ФРАГМЕНТ ДОКУМЕНТА:
──────────

Как перед ней не гнитесь господа вам не снискать признанья от европы?

4 ответов на вопрос “Как перед ней не гнитесь господа вам не снискать признанья от европы?”

  1. Shalrajas Ответить

    Вот она радость-то, светлый праздничек! Ликуй, сиволапая Русь! Впору в пляс пуститься, в присядку, а то и «калинку» отчебучить: нас снова пустили в ПАСЕ! На каких условиях? Да какая разница! Нам ли, лапотникам, обсуждать условия? СМИ уже назвали возвращение важной победой российской дипломатии.
    И то сказать — победа! Нас будут гнобить, учить жить, упрекать в каких-то там нарушениях, бывшие остзейские провинции будут возбухать и демонстративно покидать заседания, а мы… мы будем сидеть и обещать исправиться.

──────────

СТРОКИ ДАННЫХ:
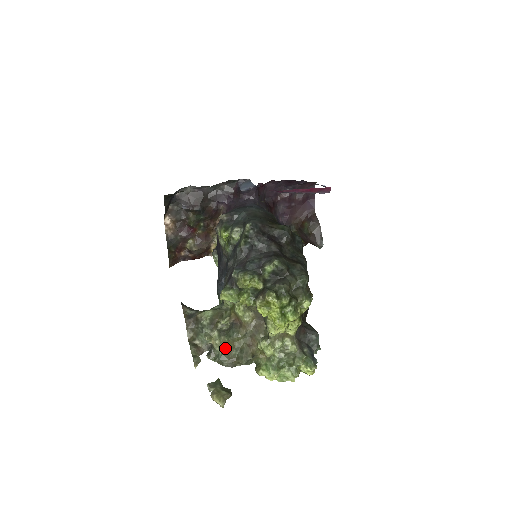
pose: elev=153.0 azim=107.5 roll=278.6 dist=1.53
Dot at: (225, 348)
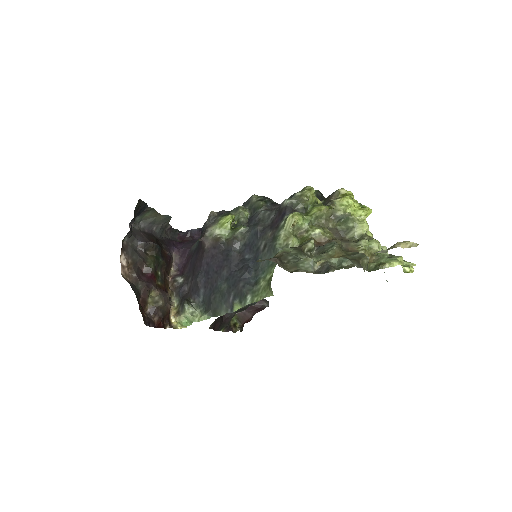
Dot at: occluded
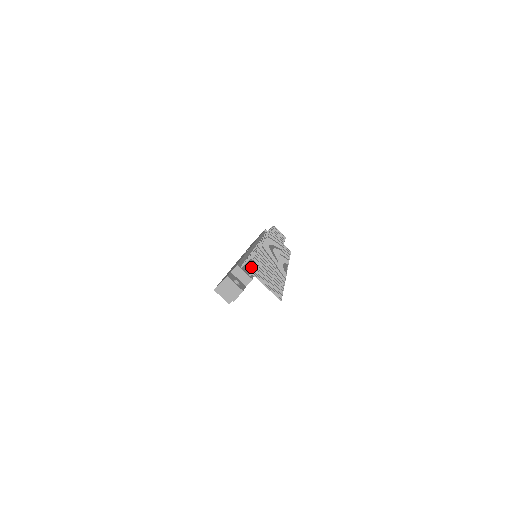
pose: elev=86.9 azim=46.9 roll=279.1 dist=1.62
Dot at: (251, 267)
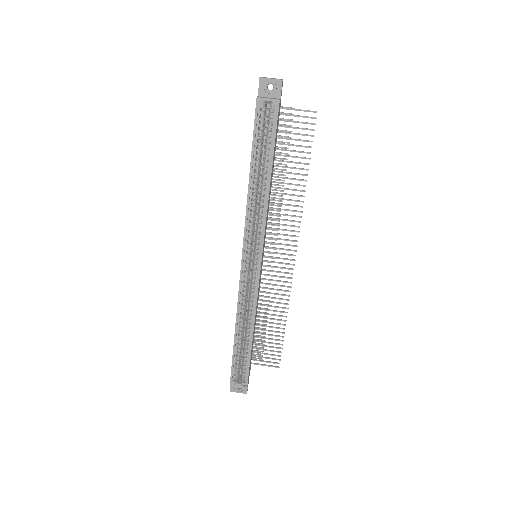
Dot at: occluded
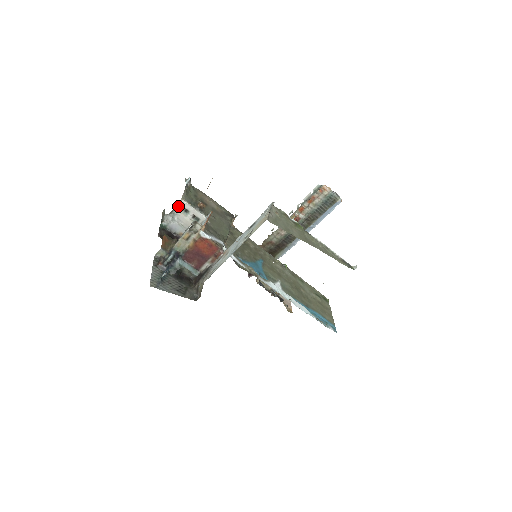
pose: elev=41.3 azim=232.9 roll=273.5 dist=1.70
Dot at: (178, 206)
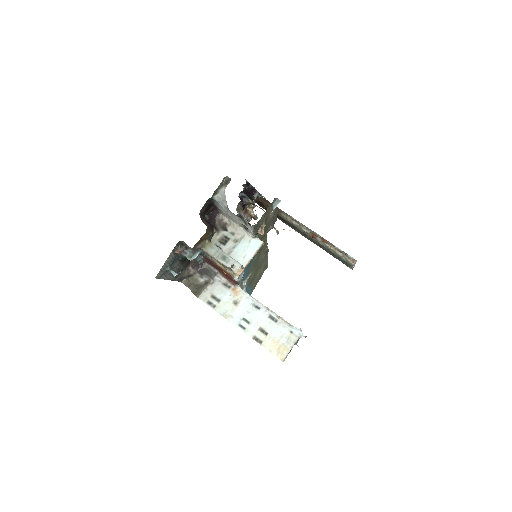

──────────

ПЕРЕЧЕНЬ ЗАДАНИЙ:
A) Изложите фрагмент документа в двух предложениях.
B) Замените «Dot at» на «Marked point at» в строках данных от строки с «pose: elev=41.3 azim=232.9» до конца строк данных, оставив всё прочее без изменений. Приведите эти строки заново без изображений.
Фрагмент документа и строки данных между собой не связаны.

ОТВЕТЫ НА ЗАДАНИЯ:
A) В ответе на вопрос с иронией сообщается, что Россию снова пустили в ПАСЕ, а СМИ уже назвали это важной победой российской дипломатии. Далее язвительно говорится, что там Россию будут учить жить и упрекать в нарушениях, бывшие остзейские провинции будут демонстративно покидать заседания, а российская сторона будет лишь обещать исправиться.

B)
pose: elev=41.3 azim=232.9 roll=273.5 dist=1.70
Marked point at: (178, 206)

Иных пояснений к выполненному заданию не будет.